** Opening Task input block **

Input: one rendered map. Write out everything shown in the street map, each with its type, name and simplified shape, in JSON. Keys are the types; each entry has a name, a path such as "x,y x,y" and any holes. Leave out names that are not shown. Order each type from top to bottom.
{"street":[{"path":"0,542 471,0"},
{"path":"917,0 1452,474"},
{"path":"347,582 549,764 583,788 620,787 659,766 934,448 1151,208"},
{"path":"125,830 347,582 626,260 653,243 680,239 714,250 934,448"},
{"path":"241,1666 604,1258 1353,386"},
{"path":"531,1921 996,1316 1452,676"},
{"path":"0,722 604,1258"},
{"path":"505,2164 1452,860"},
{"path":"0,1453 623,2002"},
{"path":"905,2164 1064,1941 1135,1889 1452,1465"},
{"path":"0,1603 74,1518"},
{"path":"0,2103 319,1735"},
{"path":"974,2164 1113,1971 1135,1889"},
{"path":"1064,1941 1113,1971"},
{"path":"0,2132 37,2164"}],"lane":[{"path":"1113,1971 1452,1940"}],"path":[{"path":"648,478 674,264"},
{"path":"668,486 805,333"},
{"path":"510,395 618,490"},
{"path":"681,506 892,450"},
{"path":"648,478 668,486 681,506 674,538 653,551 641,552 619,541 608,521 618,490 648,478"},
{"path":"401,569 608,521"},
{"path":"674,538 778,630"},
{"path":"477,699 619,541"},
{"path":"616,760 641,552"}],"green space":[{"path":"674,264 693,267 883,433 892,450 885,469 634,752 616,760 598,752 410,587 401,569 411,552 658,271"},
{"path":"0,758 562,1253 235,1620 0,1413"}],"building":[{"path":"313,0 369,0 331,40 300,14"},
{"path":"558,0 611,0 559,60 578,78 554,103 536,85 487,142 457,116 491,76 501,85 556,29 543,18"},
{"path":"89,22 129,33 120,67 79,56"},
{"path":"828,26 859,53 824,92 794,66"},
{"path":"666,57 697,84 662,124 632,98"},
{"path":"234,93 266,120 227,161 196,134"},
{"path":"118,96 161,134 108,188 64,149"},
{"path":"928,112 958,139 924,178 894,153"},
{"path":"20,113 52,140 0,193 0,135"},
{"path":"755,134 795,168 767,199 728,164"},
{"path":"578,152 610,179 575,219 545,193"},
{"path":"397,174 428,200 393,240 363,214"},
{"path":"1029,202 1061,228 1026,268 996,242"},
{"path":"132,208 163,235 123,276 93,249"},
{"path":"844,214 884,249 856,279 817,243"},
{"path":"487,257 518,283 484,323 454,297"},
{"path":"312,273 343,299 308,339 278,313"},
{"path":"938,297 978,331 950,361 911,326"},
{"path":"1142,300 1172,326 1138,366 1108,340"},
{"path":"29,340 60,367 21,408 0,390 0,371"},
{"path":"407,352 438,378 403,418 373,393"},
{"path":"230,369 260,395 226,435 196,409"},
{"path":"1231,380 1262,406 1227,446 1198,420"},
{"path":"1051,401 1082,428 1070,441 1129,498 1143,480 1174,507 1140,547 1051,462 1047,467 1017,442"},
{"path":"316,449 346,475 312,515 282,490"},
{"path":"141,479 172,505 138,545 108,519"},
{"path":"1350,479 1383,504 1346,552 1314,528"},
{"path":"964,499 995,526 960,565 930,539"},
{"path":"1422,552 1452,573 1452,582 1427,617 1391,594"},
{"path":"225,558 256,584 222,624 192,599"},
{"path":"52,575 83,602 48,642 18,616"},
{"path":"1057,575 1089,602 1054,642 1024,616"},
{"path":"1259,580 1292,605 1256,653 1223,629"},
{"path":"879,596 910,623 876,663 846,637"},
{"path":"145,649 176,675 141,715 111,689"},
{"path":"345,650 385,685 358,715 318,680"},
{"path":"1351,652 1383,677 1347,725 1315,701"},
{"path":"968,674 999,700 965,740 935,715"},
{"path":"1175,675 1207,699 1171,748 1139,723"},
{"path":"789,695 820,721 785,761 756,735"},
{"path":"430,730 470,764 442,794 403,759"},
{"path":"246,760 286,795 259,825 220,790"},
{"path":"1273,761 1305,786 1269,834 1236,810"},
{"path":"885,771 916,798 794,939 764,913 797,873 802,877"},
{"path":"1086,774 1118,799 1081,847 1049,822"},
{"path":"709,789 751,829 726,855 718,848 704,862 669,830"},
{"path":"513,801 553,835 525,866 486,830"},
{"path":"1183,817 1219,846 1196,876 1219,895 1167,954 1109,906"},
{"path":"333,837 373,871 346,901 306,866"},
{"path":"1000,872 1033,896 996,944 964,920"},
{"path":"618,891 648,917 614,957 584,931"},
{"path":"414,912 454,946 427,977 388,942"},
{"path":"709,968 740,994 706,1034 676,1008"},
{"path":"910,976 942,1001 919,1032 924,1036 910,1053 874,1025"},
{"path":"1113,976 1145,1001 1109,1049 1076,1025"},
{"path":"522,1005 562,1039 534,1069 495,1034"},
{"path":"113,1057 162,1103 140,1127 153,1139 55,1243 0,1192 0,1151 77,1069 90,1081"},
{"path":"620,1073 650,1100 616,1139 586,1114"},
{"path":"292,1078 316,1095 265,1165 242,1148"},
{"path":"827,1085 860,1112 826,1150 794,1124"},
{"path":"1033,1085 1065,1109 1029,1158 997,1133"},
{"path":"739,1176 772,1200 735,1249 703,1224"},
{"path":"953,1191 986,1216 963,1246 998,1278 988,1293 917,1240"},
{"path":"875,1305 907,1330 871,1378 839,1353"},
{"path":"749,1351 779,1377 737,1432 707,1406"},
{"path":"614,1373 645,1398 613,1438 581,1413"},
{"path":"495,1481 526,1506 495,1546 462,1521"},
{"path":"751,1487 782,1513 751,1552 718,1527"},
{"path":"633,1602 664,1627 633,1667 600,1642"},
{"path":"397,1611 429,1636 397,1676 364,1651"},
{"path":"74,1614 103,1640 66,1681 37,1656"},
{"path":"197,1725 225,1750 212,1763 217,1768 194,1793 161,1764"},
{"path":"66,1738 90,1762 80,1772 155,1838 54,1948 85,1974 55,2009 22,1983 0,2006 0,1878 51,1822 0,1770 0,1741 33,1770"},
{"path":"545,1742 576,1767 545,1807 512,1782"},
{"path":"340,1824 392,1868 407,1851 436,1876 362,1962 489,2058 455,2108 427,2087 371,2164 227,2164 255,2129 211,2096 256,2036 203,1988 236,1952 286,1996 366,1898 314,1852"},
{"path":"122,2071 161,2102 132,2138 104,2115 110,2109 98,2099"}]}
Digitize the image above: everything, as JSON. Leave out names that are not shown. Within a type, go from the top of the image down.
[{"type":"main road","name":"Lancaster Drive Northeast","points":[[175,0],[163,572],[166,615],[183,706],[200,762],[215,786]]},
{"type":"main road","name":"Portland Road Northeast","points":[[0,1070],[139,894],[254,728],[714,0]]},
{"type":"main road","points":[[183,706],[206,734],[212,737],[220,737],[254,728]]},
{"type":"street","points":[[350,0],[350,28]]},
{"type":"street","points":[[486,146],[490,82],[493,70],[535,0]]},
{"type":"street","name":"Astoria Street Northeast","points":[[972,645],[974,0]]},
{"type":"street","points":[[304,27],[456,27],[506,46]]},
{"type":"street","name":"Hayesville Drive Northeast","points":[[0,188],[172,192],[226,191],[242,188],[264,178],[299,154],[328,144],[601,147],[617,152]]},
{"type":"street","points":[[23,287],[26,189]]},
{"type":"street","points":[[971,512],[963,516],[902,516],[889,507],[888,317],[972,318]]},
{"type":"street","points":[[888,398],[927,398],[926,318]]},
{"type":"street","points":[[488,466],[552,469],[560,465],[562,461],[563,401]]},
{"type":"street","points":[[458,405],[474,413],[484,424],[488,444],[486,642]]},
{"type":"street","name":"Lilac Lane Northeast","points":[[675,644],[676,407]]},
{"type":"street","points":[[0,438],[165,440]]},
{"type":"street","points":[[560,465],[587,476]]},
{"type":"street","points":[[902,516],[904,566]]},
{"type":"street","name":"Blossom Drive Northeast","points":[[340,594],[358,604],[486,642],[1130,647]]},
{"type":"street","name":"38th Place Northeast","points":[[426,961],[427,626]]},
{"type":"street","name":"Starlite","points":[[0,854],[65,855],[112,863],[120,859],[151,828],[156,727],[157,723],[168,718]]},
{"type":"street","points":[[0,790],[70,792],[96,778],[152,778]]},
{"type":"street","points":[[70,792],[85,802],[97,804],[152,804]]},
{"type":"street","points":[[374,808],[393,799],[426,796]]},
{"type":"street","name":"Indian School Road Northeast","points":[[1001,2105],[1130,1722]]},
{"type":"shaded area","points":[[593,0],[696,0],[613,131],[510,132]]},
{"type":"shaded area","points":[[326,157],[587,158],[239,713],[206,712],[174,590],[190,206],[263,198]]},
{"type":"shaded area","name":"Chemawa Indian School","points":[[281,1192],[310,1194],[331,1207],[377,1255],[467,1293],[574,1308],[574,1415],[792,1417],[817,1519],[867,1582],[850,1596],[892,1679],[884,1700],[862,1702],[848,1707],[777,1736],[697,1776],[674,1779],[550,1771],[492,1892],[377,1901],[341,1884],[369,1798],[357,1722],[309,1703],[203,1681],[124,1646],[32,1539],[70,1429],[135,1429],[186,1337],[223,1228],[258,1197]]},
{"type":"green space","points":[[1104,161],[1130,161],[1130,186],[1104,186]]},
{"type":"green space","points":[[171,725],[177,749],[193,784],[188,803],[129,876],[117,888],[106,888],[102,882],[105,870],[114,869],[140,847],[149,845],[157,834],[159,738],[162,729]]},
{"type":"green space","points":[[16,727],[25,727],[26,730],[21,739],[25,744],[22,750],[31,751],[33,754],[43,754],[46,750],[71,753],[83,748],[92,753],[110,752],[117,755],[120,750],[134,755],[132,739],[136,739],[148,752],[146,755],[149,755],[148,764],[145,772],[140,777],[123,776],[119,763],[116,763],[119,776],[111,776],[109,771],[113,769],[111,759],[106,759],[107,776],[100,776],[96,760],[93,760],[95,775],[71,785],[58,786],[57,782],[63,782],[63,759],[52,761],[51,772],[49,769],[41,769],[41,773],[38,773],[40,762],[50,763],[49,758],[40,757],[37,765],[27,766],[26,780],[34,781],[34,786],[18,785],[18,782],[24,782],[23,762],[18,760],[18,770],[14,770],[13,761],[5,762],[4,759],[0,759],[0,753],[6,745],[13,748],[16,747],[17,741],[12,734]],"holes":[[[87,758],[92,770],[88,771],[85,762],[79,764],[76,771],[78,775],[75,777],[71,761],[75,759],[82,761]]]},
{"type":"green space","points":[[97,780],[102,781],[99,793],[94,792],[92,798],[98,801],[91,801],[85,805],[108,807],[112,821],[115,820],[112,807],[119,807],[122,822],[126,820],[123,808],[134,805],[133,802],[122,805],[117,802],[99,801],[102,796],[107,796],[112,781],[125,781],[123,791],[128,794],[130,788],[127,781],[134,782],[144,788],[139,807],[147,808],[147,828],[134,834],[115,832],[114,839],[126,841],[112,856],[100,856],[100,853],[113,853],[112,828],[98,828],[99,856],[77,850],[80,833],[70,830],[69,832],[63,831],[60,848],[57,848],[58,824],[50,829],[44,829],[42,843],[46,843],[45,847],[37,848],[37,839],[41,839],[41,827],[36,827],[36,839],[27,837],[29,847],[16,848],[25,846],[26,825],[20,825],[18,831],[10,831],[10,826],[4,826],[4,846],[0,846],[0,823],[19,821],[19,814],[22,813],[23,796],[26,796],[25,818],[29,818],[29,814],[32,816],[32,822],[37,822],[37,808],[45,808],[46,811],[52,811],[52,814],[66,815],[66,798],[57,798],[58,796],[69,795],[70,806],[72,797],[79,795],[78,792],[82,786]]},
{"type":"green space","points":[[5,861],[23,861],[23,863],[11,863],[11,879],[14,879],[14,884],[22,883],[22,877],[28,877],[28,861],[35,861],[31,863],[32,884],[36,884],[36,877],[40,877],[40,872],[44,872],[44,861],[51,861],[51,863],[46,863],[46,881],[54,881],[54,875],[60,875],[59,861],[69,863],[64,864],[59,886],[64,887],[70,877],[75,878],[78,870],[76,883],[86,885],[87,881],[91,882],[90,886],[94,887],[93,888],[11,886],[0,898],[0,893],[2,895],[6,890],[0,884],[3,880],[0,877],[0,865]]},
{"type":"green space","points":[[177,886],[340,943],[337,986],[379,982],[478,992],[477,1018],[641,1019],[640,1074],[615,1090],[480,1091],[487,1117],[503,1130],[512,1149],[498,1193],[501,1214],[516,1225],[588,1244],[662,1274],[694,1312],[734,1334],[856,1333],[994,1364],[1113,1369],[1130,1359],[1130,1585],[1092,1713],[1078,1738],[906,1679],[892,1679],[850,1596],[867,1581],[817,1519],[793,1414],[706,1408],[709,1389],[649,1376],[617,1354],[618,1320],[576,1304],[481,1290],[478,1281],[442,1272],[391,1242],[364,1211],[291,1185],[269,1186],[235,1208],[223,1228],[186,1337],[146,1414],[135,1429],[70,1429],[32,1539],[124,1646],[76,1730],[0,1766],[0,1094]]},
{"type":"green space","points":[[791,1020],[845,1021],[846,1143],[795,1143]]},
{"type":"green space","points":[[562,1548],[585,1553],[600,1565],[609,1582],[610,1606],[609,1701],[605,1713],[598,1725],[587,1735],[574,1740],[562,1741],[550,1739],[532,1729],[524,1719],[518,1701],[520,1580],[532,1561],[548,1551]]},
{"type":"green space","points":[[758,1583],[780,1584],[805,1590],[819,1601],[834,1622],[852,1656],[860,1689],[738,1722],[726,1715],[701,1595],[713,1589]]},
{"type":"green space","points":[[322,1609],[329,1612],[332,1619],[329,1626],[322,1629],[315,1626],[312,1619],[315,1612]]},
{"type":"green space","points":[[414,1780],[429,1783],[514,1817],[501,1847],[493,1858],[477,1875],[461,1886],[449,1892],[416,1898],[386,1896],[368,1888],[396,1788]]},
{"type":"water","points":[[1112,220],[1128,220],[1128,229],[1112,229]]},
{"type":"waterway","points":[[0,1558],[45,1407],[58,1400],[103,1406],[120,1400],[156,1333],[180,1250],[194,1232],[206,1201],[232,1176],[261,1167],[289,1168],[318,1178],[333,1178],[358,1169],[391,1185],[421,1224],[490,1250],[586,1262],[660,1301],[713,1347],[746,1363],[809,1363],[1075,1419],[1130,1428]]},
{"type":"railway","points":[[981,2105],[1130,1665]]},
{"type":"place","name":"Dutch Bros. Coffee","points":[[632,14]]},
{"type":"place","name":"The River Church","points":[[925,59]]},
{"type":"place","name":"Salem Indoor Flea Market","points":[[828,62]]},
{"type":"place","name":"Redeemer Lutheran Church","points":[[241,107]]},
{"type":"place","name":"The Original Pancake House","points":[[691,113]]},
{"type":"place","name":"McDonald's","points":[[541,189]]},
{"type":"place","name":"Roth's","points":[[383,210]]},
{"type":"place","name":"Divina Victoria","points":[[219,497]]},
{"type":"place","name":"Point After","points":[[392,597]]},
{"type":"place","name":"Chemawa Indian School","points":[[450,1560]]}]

** Closing Task input block **

About this exercise:
Since only a number is wanted, please say how many lines in the data include the word "Church".

Completed task:
2